Been revisiting my journal of 1998 again, in the course of preparing a couple of presentations on journal writing, and, if I may say so, am still pleased with it as a piece of work. I collected a lot of pieces, snippets, quotations, in the course of compiling it. Here are two more which I think still work today. First a Jewish academic on the tragedy of relations between the Children of Abraham/Ibrahim, the so-called People of the Book:
“The image I have is of three traumatized individuals walking through darkness and holding flickering candles to illumine their way; candles lit by their forebears to get them through the dark nights of the soul … three wandering pilgrims yearning to get back home, afraid that out of the darkness some old or new enemy will attack them, afraid of perpetual victimization, afraid to trust each other, afraid to trust others who might help them overcome their fear and dread.
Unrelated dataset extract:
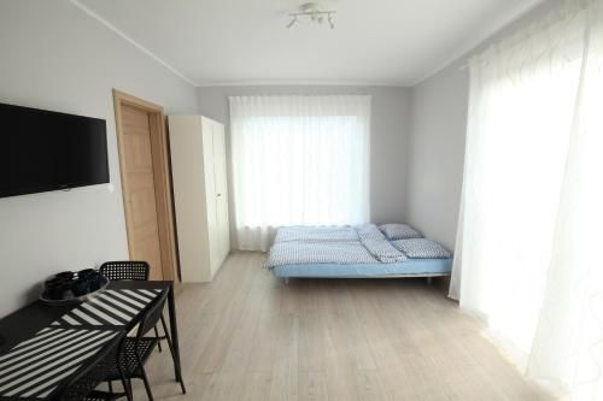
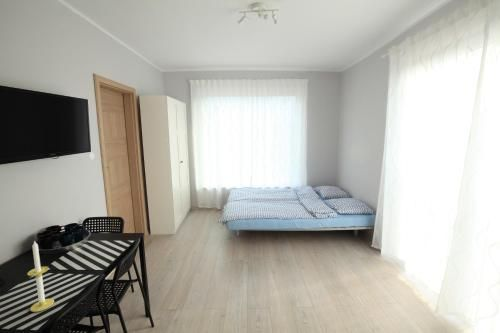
+ candle [27,240,55,313]
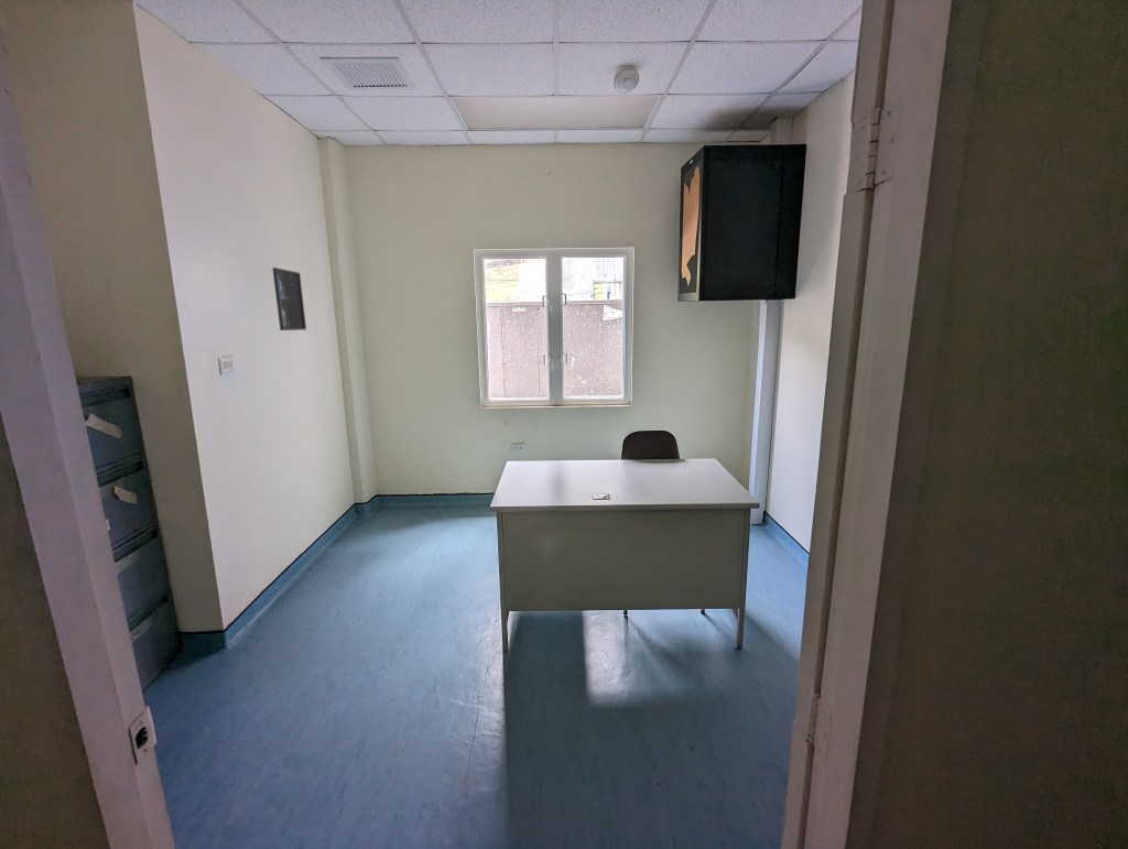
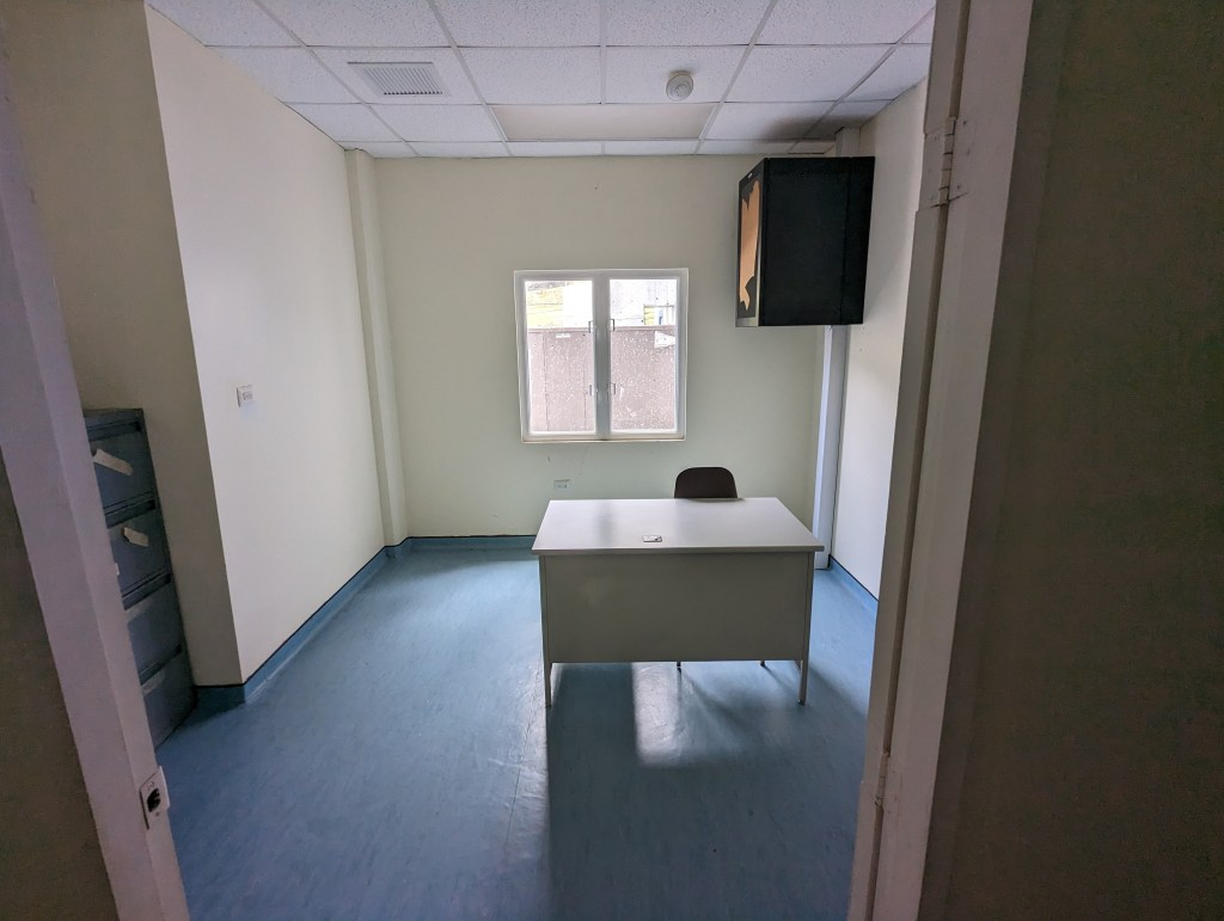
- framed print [271,266,307,331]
And then, suddenly, the three of them converge, and their candles illumine each others faces, and each experiences the shock of mutual recognition; in the human faces is the reflection of something mysteriously Divine, so that all three can echo the exclamation of the wounded Jacob, renamed Israel: “I see the face of God in your face”.
(Yehetzkel Landau)
And this:
“Late, and it’s starting to rain. It’s time to go home.
We’ve wandered long enough in empty buildings.
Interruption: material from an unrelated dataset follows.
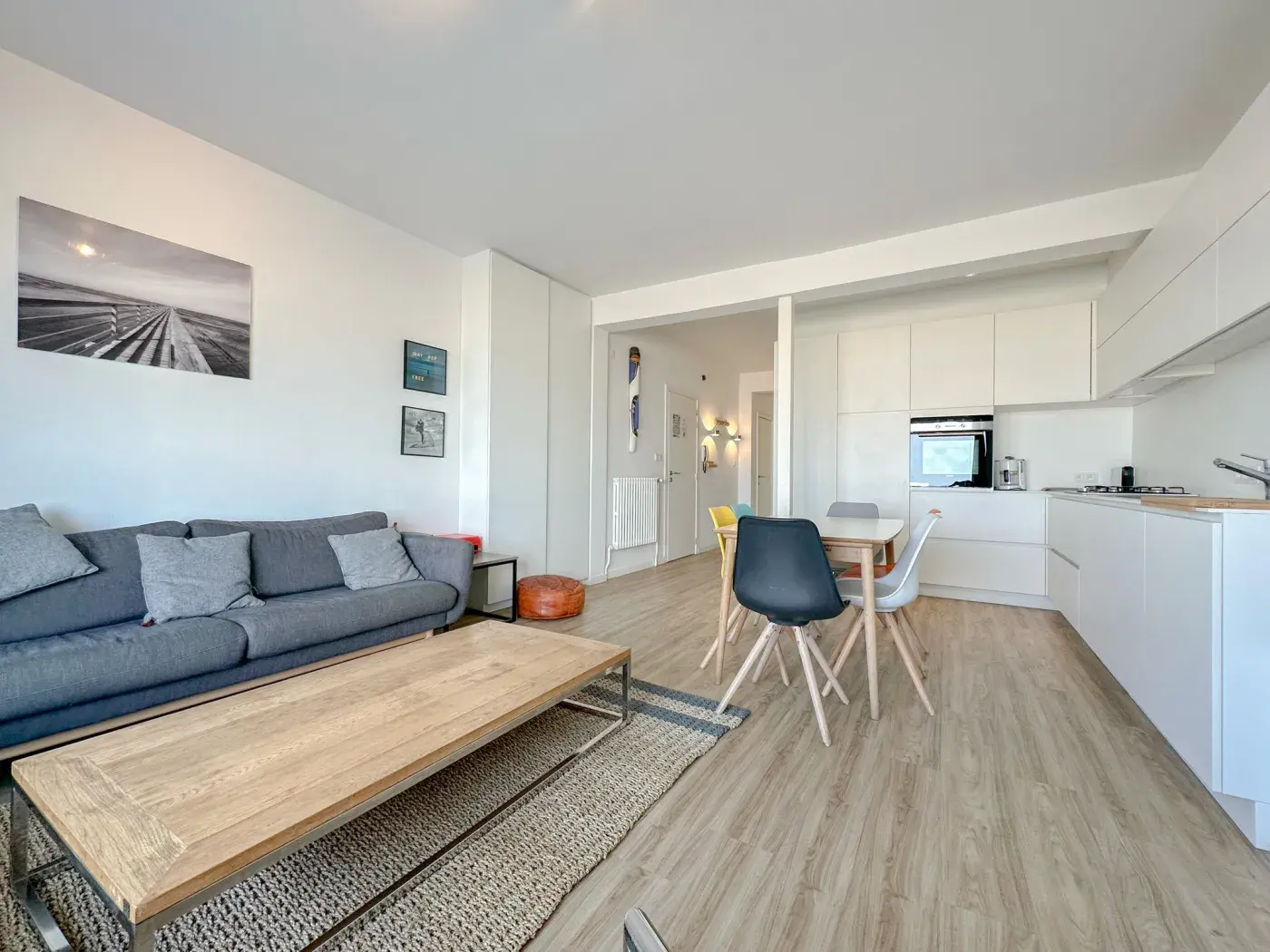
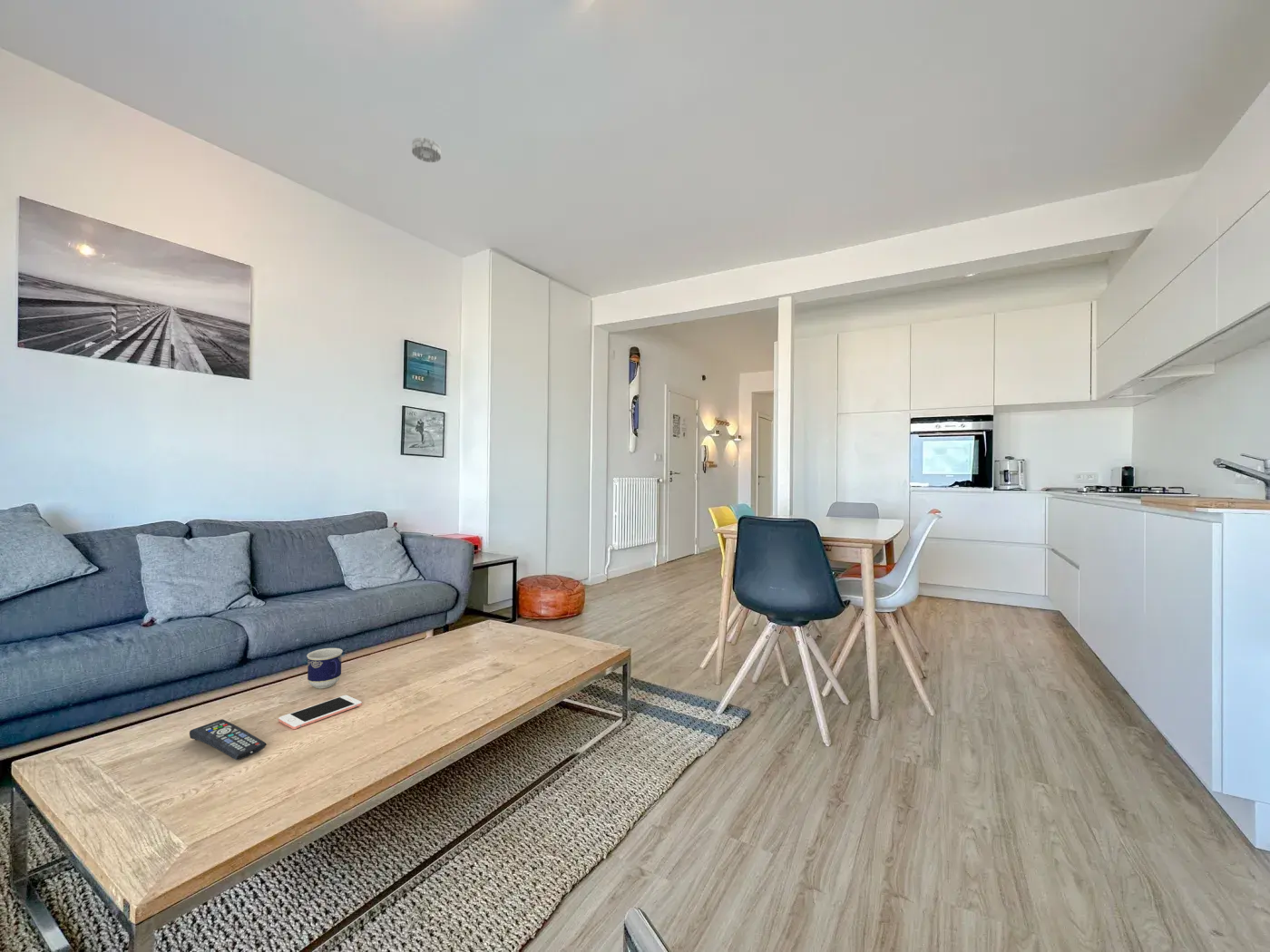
+ remote control [189,718,268,761]
+ cup [306,647,344,689]
+ cell phone [278,695,363,730]
+ smoke detector [411,135,442,163]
I know it’s tempting to stay and meet these new people.
I know it’s even more\sensible
To spend the night here with them,
But I want to go home.
We’ve seen enough beautiful places with signs on them
Saying “This is God’s House”.
That’ seeing grain like ants do,
Without the work of harvesting.
Let’s leave the grazing to the cows, and go
Where we will know what everyone really intends,
Where we can walk around with no clothes on.”